Last time we discussed the most popular usability concerns for enterprise-scale monitoring. This time around I’ll introduce you to a great time serious database tools and data management tools that are highly-configurable, which can help you avoid these types of situations altogether, thus ensuring that your company is always online.
Given that even minutes of downtime can cost your business so much, you have to design systems that are Highly Available. The last thing you want in a troubled data-center is to have your monitoring tools go offline as a consequence of some unknown cause.
Enterprise-Scale Monitoring: High Availability Via Replication
So let’s begin by discussing how the GigaSpaces XAP in-memory data grid can be configured to use InfluxDB, an open source platform for managing time-series data at scale.
InfluxDB provides configurable, built-in resiliency. By choosing a replication factor and fronting the installation a load balancer, you can choose the level of resiliency that matches your business requirements.
In highly-regulated environments (PCI, HIPPA, and financial services), it may be necessary to retain large series of observations. Where business needs are less stringent, you may be able to get away with less retention.
Time series databases allow you to decide how much data to retain.
As new data arrives at your Influx endpoint, old data is expunged. The effect of this is that by choosing the size of the sliding window and replication factor, you can decide the level of investment for you.
Taken together, configurable time windows and replication parameters allow you to determine the amount of investment to apply to the problem.
A Real-World Example
Now let’s turn our attention to a reference customer, a very large e-commerce business. They use XAP’s Premium Edition datafabric to host multiple low-latency, high-throughput applications that are critical to their operations.
For this business, uptime is an existential concern.
To give a sense of the scale of their operations, 10s of terabytes of data are under management in redundant datacenters running on about 150 physical servers.
For purposes of this example, we will focus on inventory management, barcode, and customer cart applications.
Most real-world applications have specific runtime profiles.
For example, if you’re running an inventory management system, the behavior will be read-mostly, with particular interest paid to Sku count updates, where row-level locking is a concern.
In this case, a custom metric around “hot Sku” contention can be monitored as a KPI.
Nifty, right? But it gets even better.
Once required metrics have been identified and stored, we need to make operational use of them. XAP provides simple, customizable visualizations.
Provide Smart Dashboards to Get Metrics
By integrating Grafana, you can provide smart dashboards from which to slice and dice all of the important metrics, including your KPIs. You can use it to interpret XAP metrics and create graphs that are fully interactive and editable.
You won’t need any expensive software or multiple programs to get the job done — simply build dashboards that match your application architecture.
XAP Hosts Dashboard
XAP is deployed on hosts: physical, virtual or on the cloud. So we represent host metrics in a Hosts dashboard. The rationale for this is that certain metrics – OS swap, CPU %, network traffic – don’t make much sense in a cluster-wide or aggregated context. They apply to at most one host.

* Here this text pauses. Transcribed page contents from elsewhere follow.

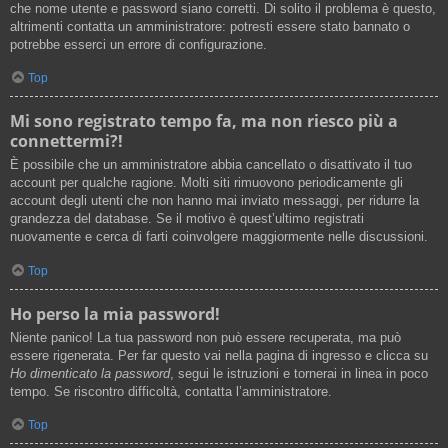
che nome utente e password siano corretti. Di solito il problema è questo,
altrimenti contatta un amministratore: potresti essere stato bannato o
potrebbe esserci un errore di configurazione.
Top
Mi sono registrato tempo fa, ma non riesco più a
connettermi?!
È possibile che un amministratore abbia cancellato o disattivato il tuo
account per qualche ragione. Molti siti rimuovono periodicamente gli
account degli utenti che non hanno mai inviato messaggi, per ridurre la
grandezza del database. Se il motivo è quest’ultimo registrati
nuovamente e cerca di farti coinvolgere maggiormente nelle discussioni.
Top
Ho perso la mia password!
Niente panico! La tua password non può essere recuperata, ma può
essere rigenerata. Per far questo vai nella pagina di ingresso e clicca su
Ho dimenticato la password
, segui le istruzioni e tornerai in linea in poco
tempo. Se riscontro difficoltà, contatta l’amministratore.
Top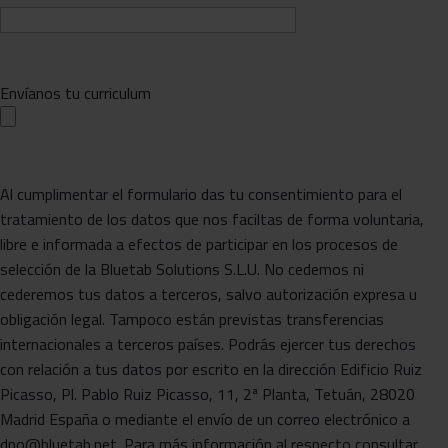
Envíanos tu curriculum
Al cumplimentar el formulario das tu consentimiento para el
tratamiento de los datos que nos faciltas de forma voluntaria,
libre e informada a efectos de participar en los procesos de
selección de la Bluetab Solutions S.L.U. No cedemos ni
cederemos tus datos a terceros, salvo autorización expresa u
obligación legal. Tampoco están previstas transferencias
internacionales a terceros países. Podrás ejercer tus derechos
con relación a tus datos por escrito en la dirección Edificio Ruiz
Picasso, Pl. Pablo Ruiz Picasso, 11, 2ª Planta, Tetuán, 28020
Madrid España o mediante el envío de un correo electrónico a
dpo@bluetab.net. Para más información al respecto consultar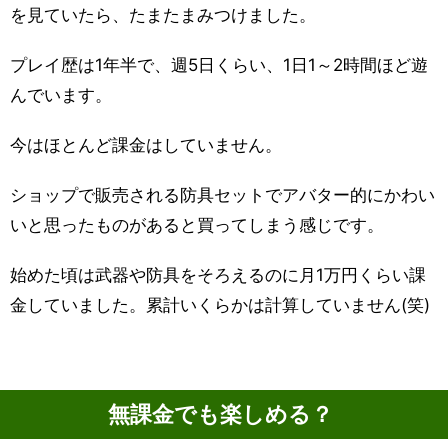
を見ていたら、たまたまみつけました。
プレイ歴は1年半で、週5日くらい、1日1～2時間ほど遊
んでいます。
今はほとんど課金はしていません。
ショップで販売される防具セットでアバター的にかわい
いと思ったものがあると買ってしまう感じです。
始めた頃は武器や防具をそろえるのに月1万円くらい課
金していました。累計いくらかは計算していません(笑)
無課金でも楽しめる？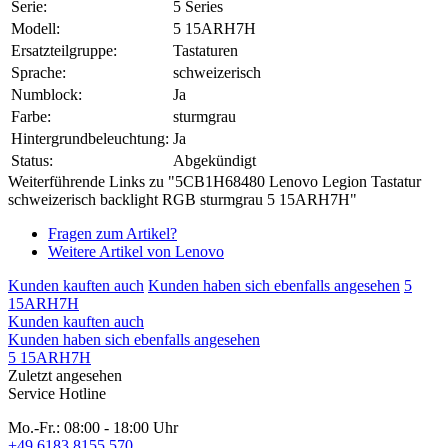
Serie:
5 Series
Modell:
5 15ARH7H
Ersatzteilgruppe:
Tastaturen
Sprache:
schweizerisch
Numblock:
Ja
Farbe:
sturmgrau
Hintergrundbeleuchtung:
Ja
Status:
Abgekündigt
Weiterführende Links zu "5CB1H68480 Lenovo Legion Tastatur
schweizerisch backlight RGB sturmgrau 5 15ARH7H"
Fragen zum Artikel?
Weitere Artikel von Lenovo
Kunden kauften auch
Kunden haben sich ebenfalls angesehen
5
15ARH7H
Kunden kauften auch
Kunden haben sich ebenfalls angesehen
5 15ARH7H
Zuletzt angesehen
Service Hotline
Mo.-Fr.: 08:00 - 18:00 Uhr
+49 6183 8155 570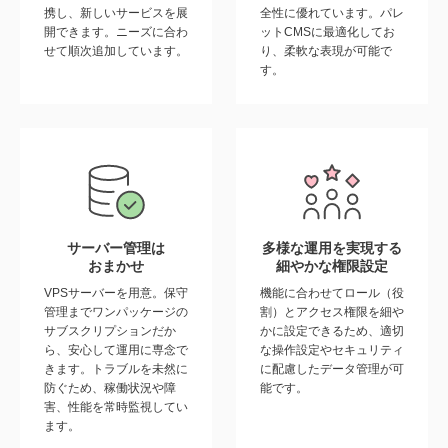
携し、新しいサービスを展
全性に優れています。パレ
開できます。ニーズに合わ
ットCMSに最適化してお
せて順次追加しています。
り、柔軟な表現が可能で
す。
サーバー管理は
多様な運用を実現する
おまかせ
細やかな権限設定
VPSサーバーを用意。保守
機能に合わせてロール（役
管理までワンパッケージの
割）とアクセス権限を細や
サブスクリプションだか
かに設定できるため、適切
ら、安心して運用に専念で
な操作設定やセキュリティ
きます。トラブルを未然に
に配慮したデータ管理が可
防ぐため、稼働状況や障
能です。
害、性能を常時監視してい
ます。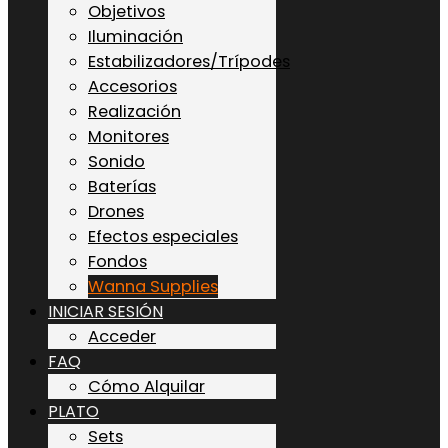
Objetivos
Iluminación
Estabilizadores/Trípodes
Accesorios
Realización
Monitores
Sonido
Baterías
Drones
Efectos especiales
Fondos
Wanna Supplies
INICIAR SESIÓN
Acceder
FAQ
Cómo Alquilar
PLATO
Sets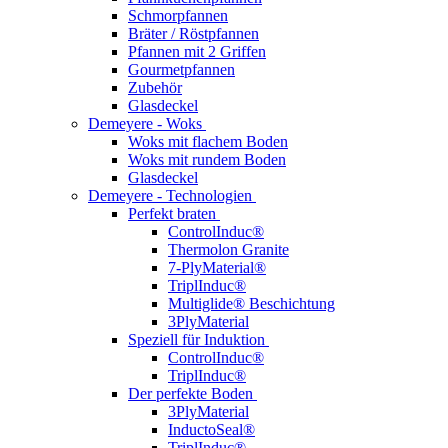
Schmorpfannen
Bräter / Röstpfannen
Pfannen mit 2 Griffen
Gourmetpfannen
Zubehör
Glasdeckel
Demeyere - Woks
Woks mit flachem Boden
Woks mit rundem Boden
Glasdeckel
Demeyere - Technologien
Perfekt braten
ControlInduc®
Thermolon Granite
7-PlyMaterial®
TriplInduc®
Multiglide® Beschichtung
3PlyMaterial
Speziell für Induktion
ControlInduc®
TriplInduc®
Der perfekte Boden
3PlyMaterial
InductoSeal®
TriplInduc®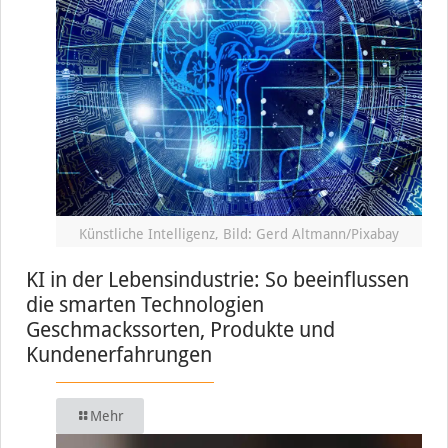
Künstliche Intelligenz, Bild: Gerd Altmann/Pixabay
KI in der Lebensindustrie: So beeinflussen
die smarten Technologien
Geschmackssorten, Produkte und
Kundenerfahrungen
Mehr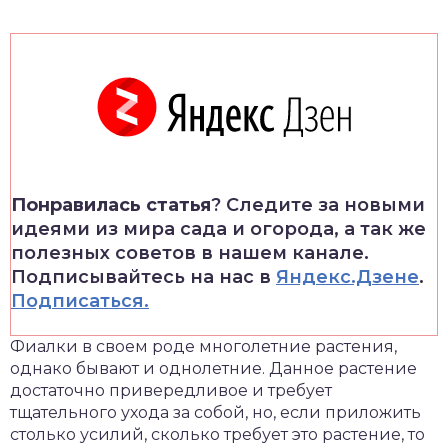
Понравилась статья
? Следите за новыми
идеями из мира сада и огорода, а так же
полезных советов в нашем канале.
Подписывайтесь на нас в
Яндекс.Дзене
.
Подписаться.
Фиалки в своем роде многолетние растения,
однако бывают и однолетние. Данное растение
достаточно привередливое и требует
тщательного ухода за собой, но, если приложить
столько усилий, сколько требует это растение, то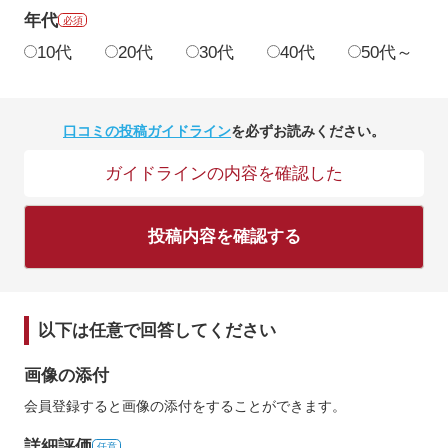
年代
必須
10代
20代
30代
40代
50代～
口コミの投稿ガイドライン
を必ずお読みください。
ガイドラインの内容を確認した
投稿内容を確認する
以下は任意で回答してください
画像の添付
会員登録すると画像の添付をすることができます。
詳細評価
任意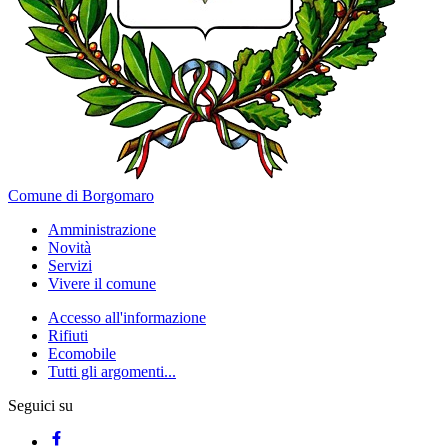
Comune di Borgomaro
Amministrazione
Novità
Servizi
Vivere il comune
Accesso all'informazione
Rifiuti
Ecomobile
Tutti gli argomenti...
Seguici su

The following XAP hosts dashboard has 6 panels. Each line in the graphs corresponds to a single host (of which there are 44). Hovering over anyone with your pointer brings up more information about the measurement. In all cases displayed in this post, we’re representing a 3-hour moving average.
Now let’s model an operational use case and see how it works in real time.
If the system were to rebalance after an unplanned VMotion event, it’s possible that redistributed workloads might be moved to a given host already performing a more or less constant amount of work. We would expect an increase in host resource usage (CPU and/or RAM, depending upon the nature of the added workload).
So we look at the hosts dashboards. We see an increase in CPU here, but at 80%, it’s likely to remain stable enough for our Ops folk to rebalance.
XAP Activity Dashboard
The next thing to look at would be application performance. We collect all XAP API call metrics in a XAP Activity Dashboard.
Since the Inventory Service is the most mission critical in case of system downtime, we’ll concentrate on that. We have reason to be worried, because one of the Inventory Service Processing Unit Instance is collocated with two Customer Cart Instances.
As mentioned earlier, inventory applications inherently contend for SKU number access, particularly at time of update (when an item is sold).
So we look at read calls, update calls and their ratios. Since this system was intensively performance tested ahead of time, we know in advance the maximum throughput for the inventory subsystem.
Then we verify that the database mirror redolog is not growing too fast to stay up until resolution.
Again, redolog growth has been measured in advance, so we’re here to verify what we knew already.
XAP Services Dashboard
Finally, we want to check that core XAP services and systems are functioning appropriately. Our final dashboard collects XAP Framework metrics:
Taken together, XAP Premium Edition integration with InfluxDB and Grafana tool integrations provide a turn-key solution to your monitoring needs.
This allows you to do a Cost Benefit Analysis at design time to determine the most dollar-efficient configuration sufficient to meet your business SLAs.
Other benefits include downtime reduction, licensing cost reduction, and continuous system status visibility. Plus, you decide which bits are most meaningful for your business.